There was something wonderfully melancholic about the Pernice Brothers' lyrics and songs. That it was simultaneously scored to somewhat delightful instrumentation that made for a wonderful experience. There was also something about Joe's prose that made me simultaneously happy to read it and depressed by what I was reading. I had already had an appreciation for The Smiths but I was suddenly far more fascinated by them just from experiencing them through the thoughts and viewpoints as expressed by Joe Pernice. I've probably read his novella about 4 times now and it always makes me want to listen to The Smiths and it always makes me love The records of The Pernice Brothers even more. There is just something about the way that the story is told that also makes me remember what it was like to be in high school and the many wonders that I experienced there, falling in love for the first time, getting my heart broken for the first time, attempting suicide for the only time, finding a love for creative writing like I had never had before, losing my love for all things learning and beginning to understand that I loved only certain subjects. There was something magical and dark about my high school years and there was something about the way that Pernice talked about these possibly true experiences that made me immediately identify with them. It made me wish that I had discovered The Smiths and Morrissey in high school instead of college. And whenever I listen to Yours, Mine & Ours I am reminded of that book.
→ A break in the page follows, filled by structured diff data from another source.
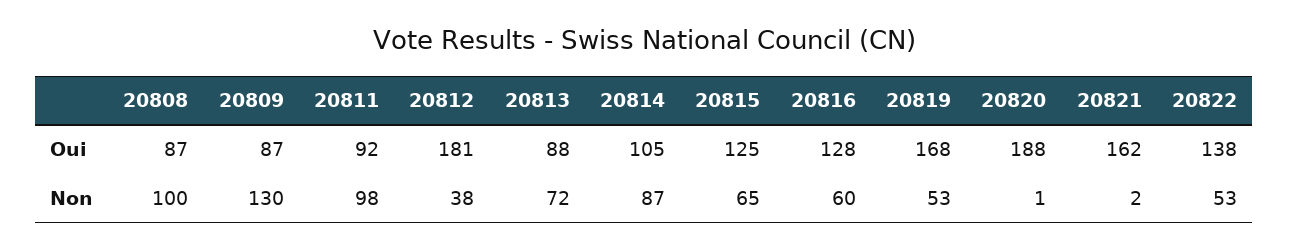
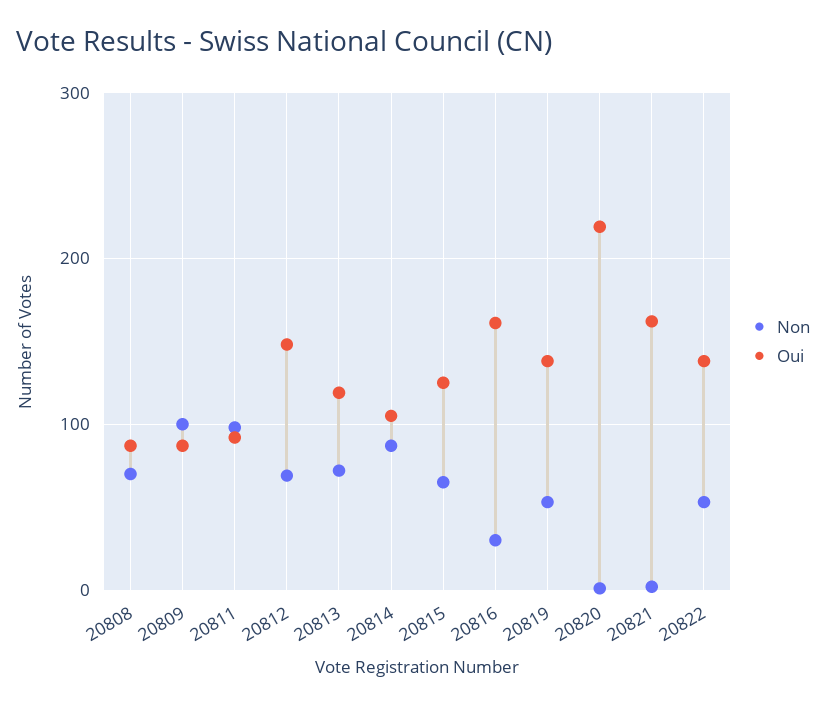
  {
    "Oui": {
      "20808": 87,
      "20809": 87,
      "20811": 92,
-     "20812": 181,
+     "20812": 150,
-     "20813": 88,
+     "20813": 120,
      "20814": 105,
      "20815": 125,
-     "20816": 128,
+     "20816": 160,
-     "20819": 168,
+     "20819": 140,
-     "20820": 188,
+     "20820": 220,
      "20821": 162,
      "20822": 138
    },
    "Non": {
-     "20808": 100,
+     "20808": 70,
-     "20809": 130,
+     "20809": 100,
      "20811": 98,
-     "20812": 38,
+     "20812": 70,
      "20813": 72,
      "20814": 87,
      "20815": 65,
-     "20816": 60,
+     "20816": 30,
      "20819": 53,
      "20820": 1,
      "20821": 2,
      "20822": 53
    }
  }

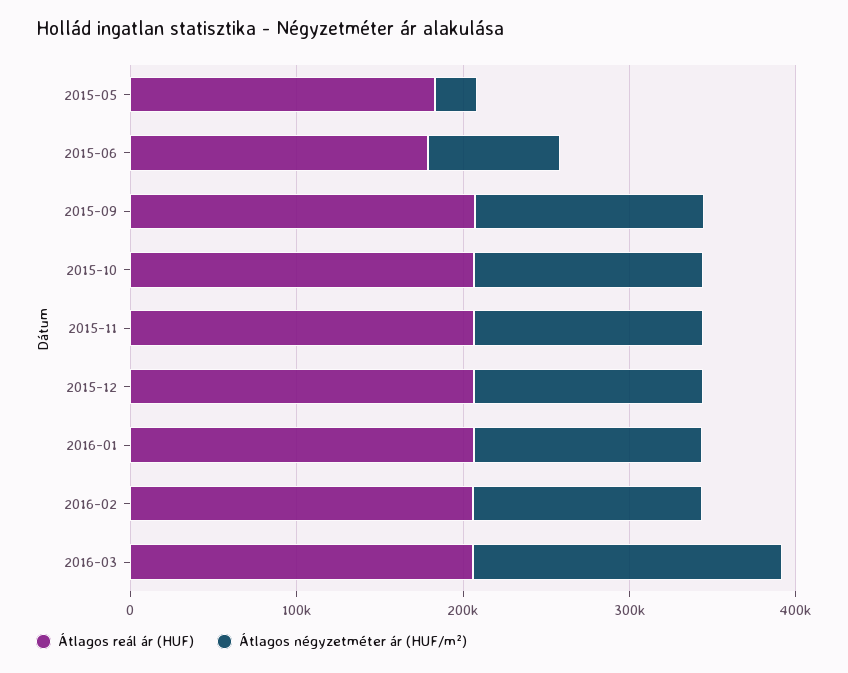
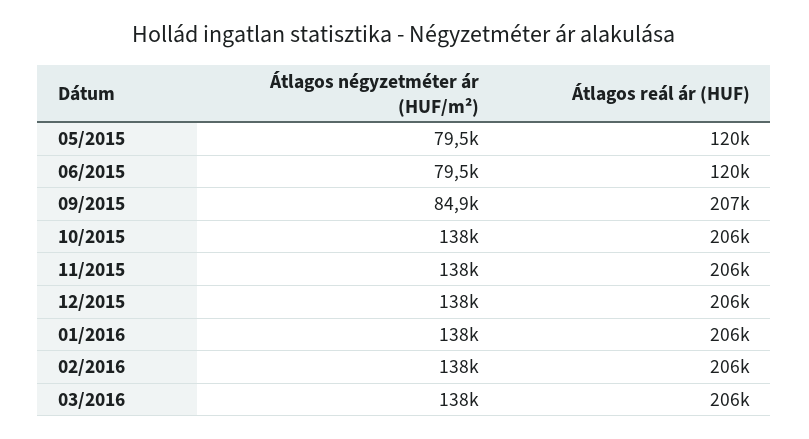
  {
    "Átlagos reál ár (HUF)": {
-     "2015-05": 180000,
+     "2015-05": 120000,
-     "2015-06": 180000,
+     "2015-06": 120000,
      "2015-09": 207000,
      "2015-10": 206000,
      "2015-11": 206000,
      "2015-12": 206000,
      "2016-01": 206000,
      "2016-02": 206000,
      "2016-03": 206000
    },
    "Átlagos négyzetméter ár (HUF/m²)": {
-     "2015-05": 20000,
+     "2015-05": 79500,
      "2015-06": 79500,
-     "2015-09": 140000,
+     "2015-09": 84900,
      "2015-10": 138000,
      "2015-11": 138000,
      "2015-12": 138000,
      "2016-01": 138000,
      "2016-02": 138000,
-     "2016-03": 180000
+     "2016-03": 138000
    }
  }

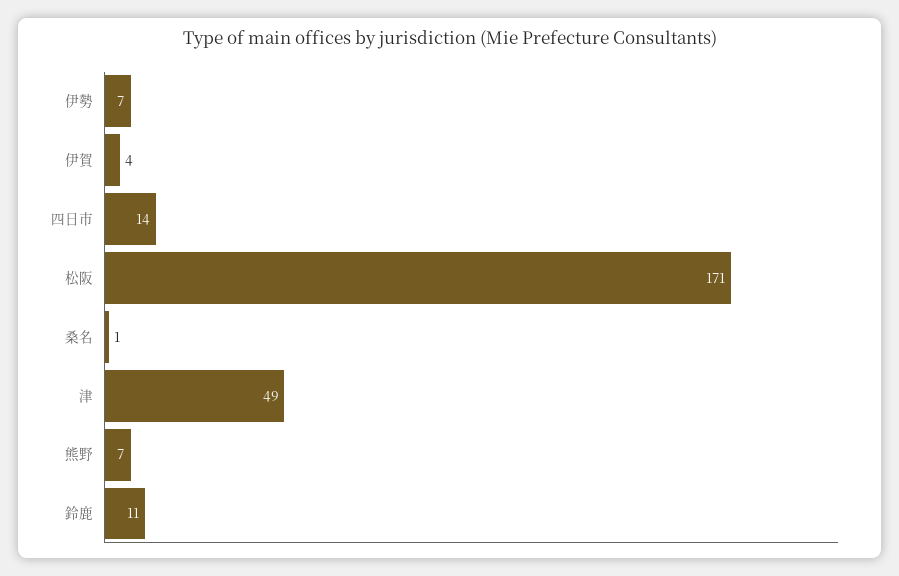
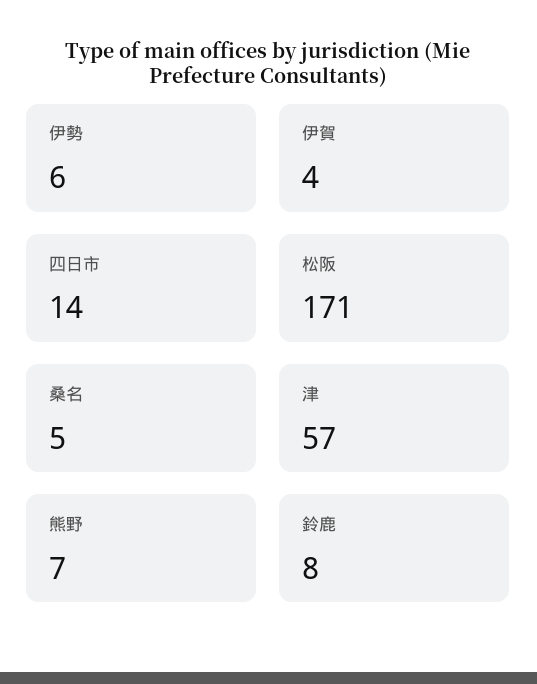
  {
-   "伊勢": 7,
+   "伊勢": 6,
    "伊賀": 4,
    "四日市": 14,
    "松阪": 171,
-   "桑名": 1,
+   "桑名": 5,
-   "津": 49,
+   "津": 57,
    "熊野": 7,
-   "鈴鹿": 11
+   "鈴鹿": 8
  }

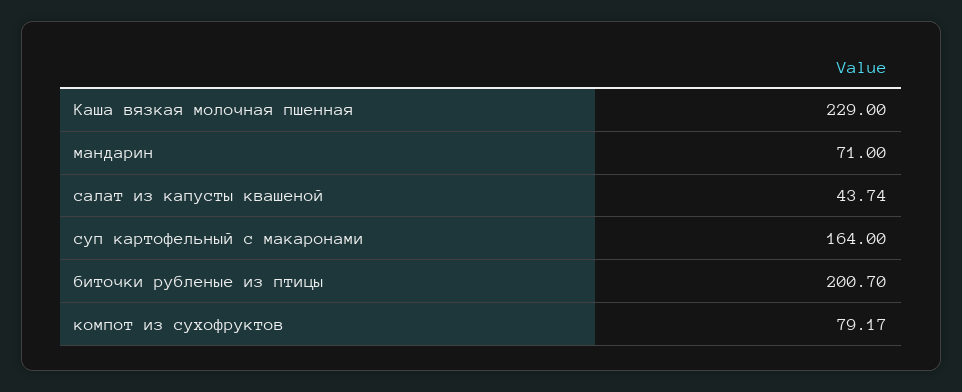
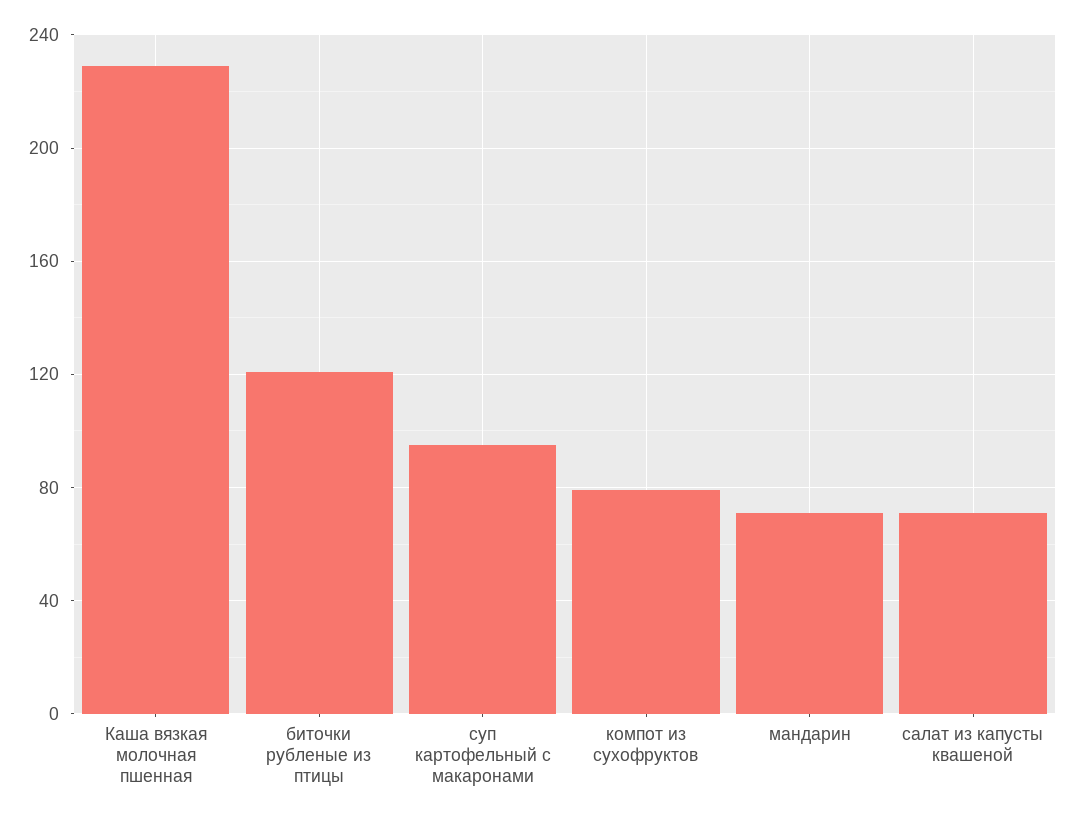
  {
    "Каша вязкая молочная пшенная": 229,
    "мандарин": 71,
-   "салат из капусты квашеной": 43.74,
+   "салат из капусты квашеной": 70,
-   "суп картофельный с макаронами": 164,
+   "суп картофельный с макаронами": 95,
-   "биточки рубленые из птицы": 200.7,
+   "биточки рубленые из птицы": 120,
    "компот из сухофруктов": 79.17
  }

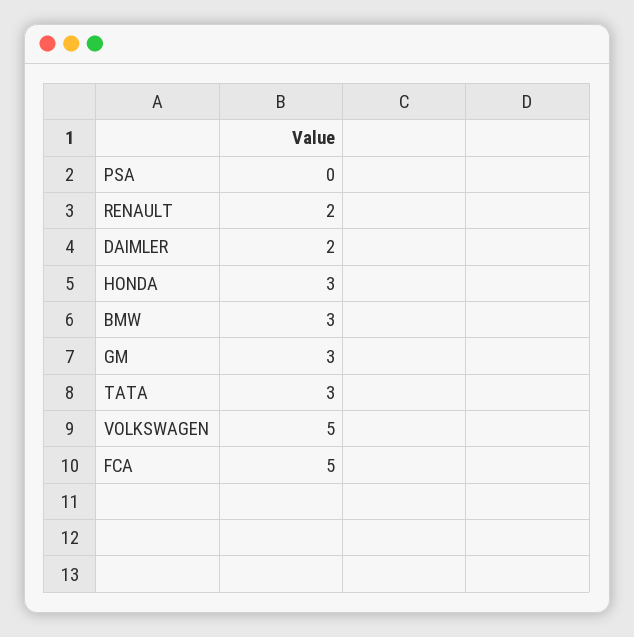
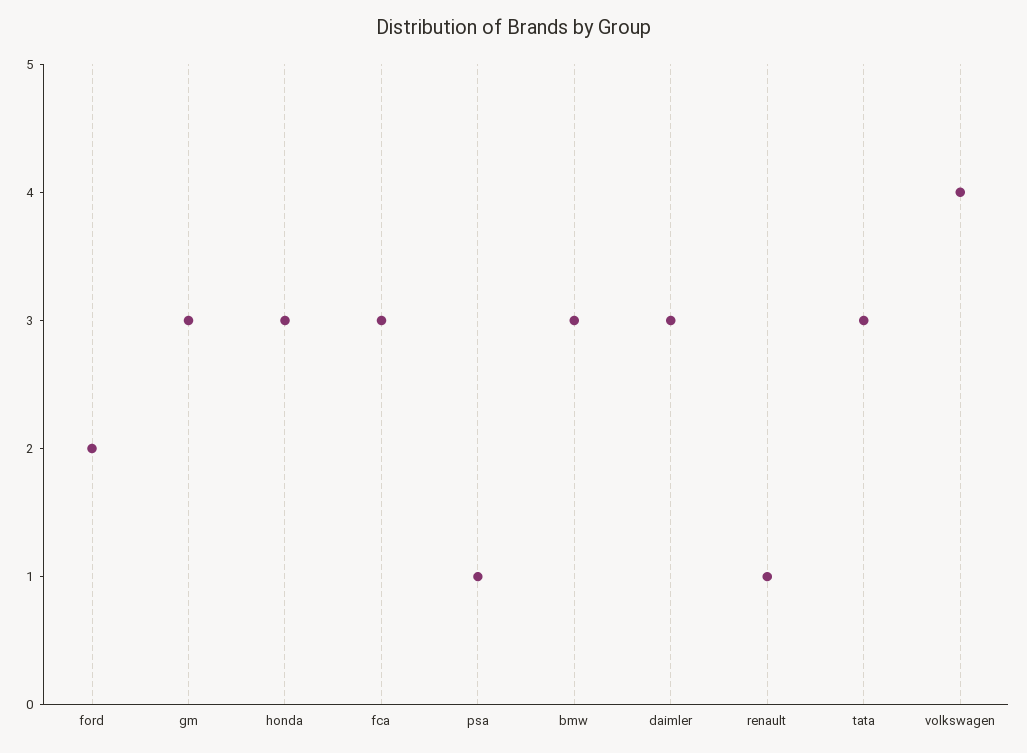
  {
-   "PSA": 0,
+   "PSA": 1,
-   "RENAULT": 2,
+   "RENAULT": 1,
-   "DAIMLER": 2,
+   "DAIMLER": 3,
    "HONDA": 3,
    "BMW": 3,
    "GM": 3,
    "TATA": 3,
-   "VOLKSWAGEN": 5,
+   "VOLKSWAGEN": 4,
-   "FCA": 5
+   "FCA": 3,
+   "ford": 2
  }

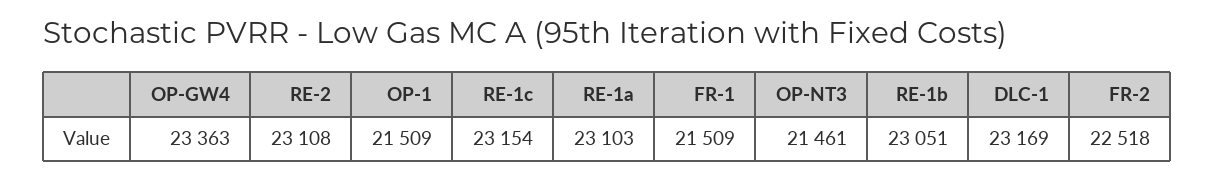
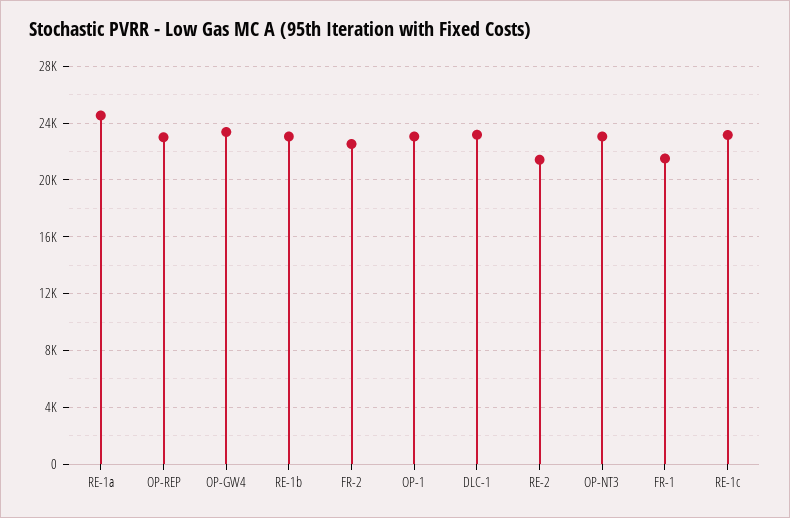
  {
    "OP-GW4": 23363,
-   "RE-2": 23108,
+   "RE-2": 21500,
-   "OP-1": 21509,
+   "OP-1": 23000,
    "RE-1c": 23154,
-   "RE-1a": 23103,
+   "RE-1a": 24500,
    "FR-1": 21509,
-   "OP-NT3": 21461,
+   "OP-NT3": 23000,
    "RE-1b": 23051,
    "DLC-1": 23169,
-   "FR-2": 22518
+   "FR-2": 22518,
+   "OP-REP": 23000
  }

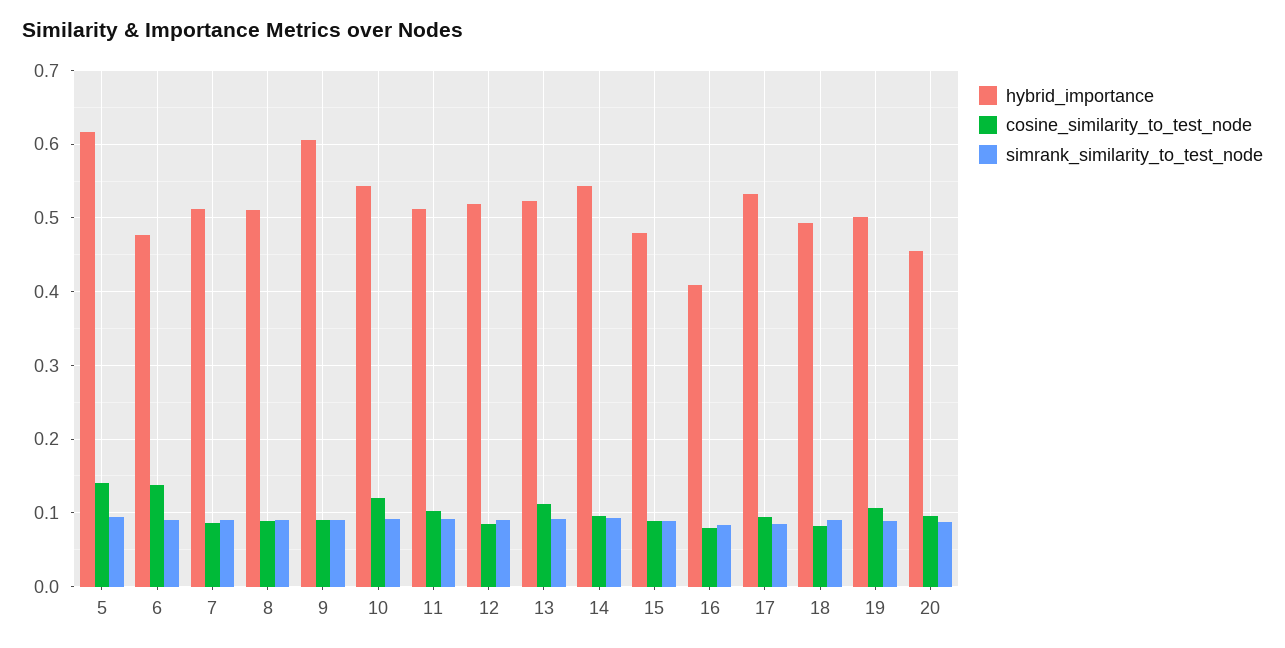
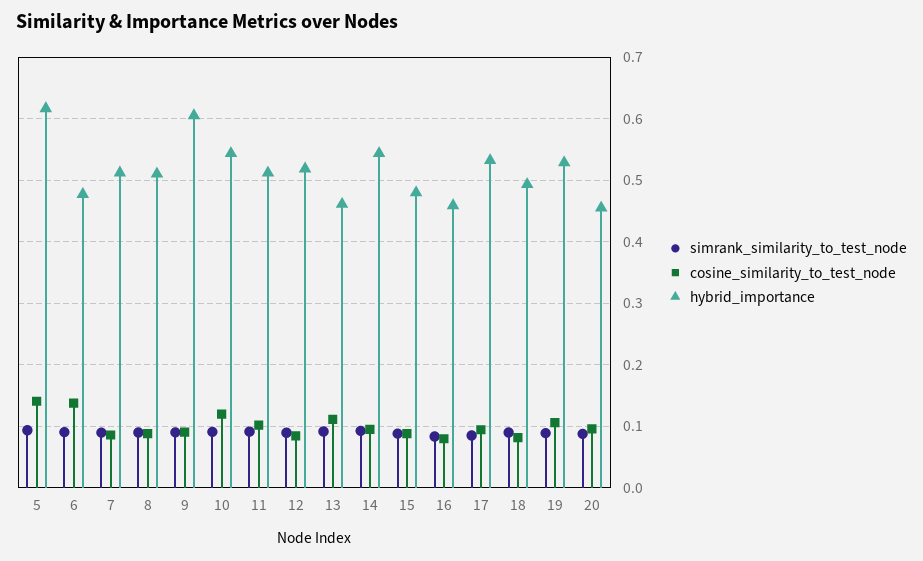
  {
    "hybrid_importance": {
      "5": 0.62,
      "6": 0.48,
      "7": 0.51,
      "8": 0.51,
      "9": 0.61,
      "10": 0.54,
      "11": 0.51,
      "12": 0.52,
-     "13": 0.52,
+     "13": 0.46,
      "14": 0.54,
      "15": 0.48,
-     "16": 0.41,
+     "16": 0.46,
      "17": 0.53,
      "18": 0.49,
-     "19": 0.5,
+     "19": 0.53,
      "20": 0.46
    },
    "cosine_similarity_to_test_node": {
      "5": 0.14,
      "6": 0.14,
      "7": 0.09,
      "8": 0.09,
      "9": 0.09,
      "10": 0.12,
      "11": 0.1,
      "12": 0.08,
      "13": 0.11,
      "14": 0.1,
      "15": 0.09,
      "16": 0.08,
      "17": 0.09,
      "18": 0.08,
      "19": 0.11,
      "20": 0.1
    },
    "simrank_similarity_to_test_node": {
      "5": 0.09,
      "6": 0.09,
      "7": 0.09,
      "8": 0.09,
      "9": 0.09,
      "10": 0.09,
      "11": 0.09,
      "12": 0.09,
      "13": 0.09,
      "14": 0.09,
      "15": 0.09,
      "16": 0.08,
      "17": 0.09,
      "18": 0.09,
      "19": 0.09,
      "20": 0.09
    }
  }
There is something about the music that I was discovering in and around the year 2003 that has changed my life in many ways. The music of The Pernice Brothers, Grant Lee Buffalo (and Grant Lee Phillips), Mojave 3, The Kings of Convenience, Low, Hayden ... sort of indie rock mixed with alt-country ideals and sadcore and ... Let's just say that 2003 was not the happiest year that I had ever experienced but it was a year that I changed a great deal. I first started taking anti-depressants (which was one of the best decisions I have ever made and I can't thank the people who pushed me to make that decision enough). I found myself making whole circle of friends (a few actually). I moved into my own place for the first time (the place that I will finally be moving out of in May). I found out that I loved karaoke. I fell in love a few more times and each one of them was delightfully unspoken and unrealized.

So I guess this article and this song and this episode is all somehow dedicated to 2003.

The music of The Pernice Brothers is perhaps best described as intelligent, literary, accessible, emotional, genuine, guitar driven, melodic, austere in it's approach but lush in it's execution. It's a great song off of a great record from a great band and I hope you all love it.